*** Block opens ***
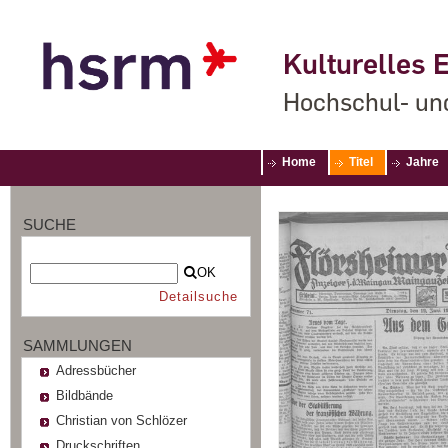
Kulturelles E
Hochschul- un
Home
Titel
Jahre
SUCHE
OK
Detailsuche
SAMMLUNGEN
Adressbücher
Bildbände
Christian von Schlözer
Druckschriften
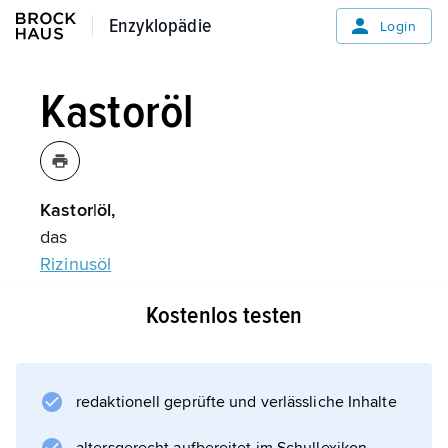
Enzyklopädie
Enzyklopädie
Login
Kastoröl
Kastor|öl,
das
Rizinusöl
.
Kostenlos testen
Informationen zum Artikel
redaktionell geprüfte und verlässliche Inhalte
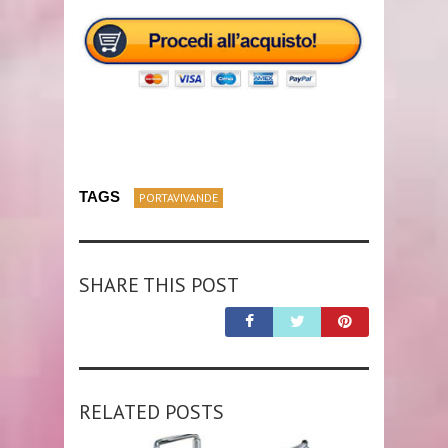
TAGS
PORTAVIVANDE
SHARE THIS POST
RELATED POSTS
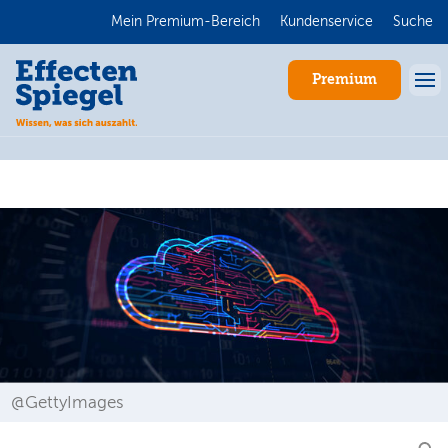
Mein Premium-Bereich
Kundenservice
Suche
Premium
Anmelden
@GettyImages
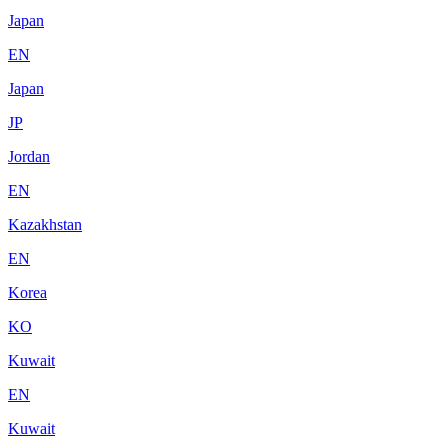
Japan
EN
Japan
JP
Jordan
EN
Kazakhstan
EN
Korea
KO
Kuwait
EN
Kuwait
*** Block closes ***
Give each record above back word for word, but carry over none of the pictures.

Kulturelles E
Hochschul- un
Home
Titel
Jahre
SUCHE
OK
Detailsuche
SAMMLUNGEN
Adressbücher
Bildbände
Christian von Schlözer
Druckschriften
Enzyklopädie
Enzyklopädie
Login
Kastoröl
Kastor|öl,
das
Rizinusöl
.
Kostenlos testen
Informationen zum Artikel
redaktionell geprüfte und verlässliche Inhalte
TAGS
PORTAVIVANDE
SHARE THIS POST
RELATED POSTS
Mein Premium-Bereich
Kundenservice
Suche
Premium
Anmelden
@GettyImages
Japan
EN
Japan
JP
Jordan
EN
Kazakhstan
EN
Korea
KO
Kuwait
EN
Kuwait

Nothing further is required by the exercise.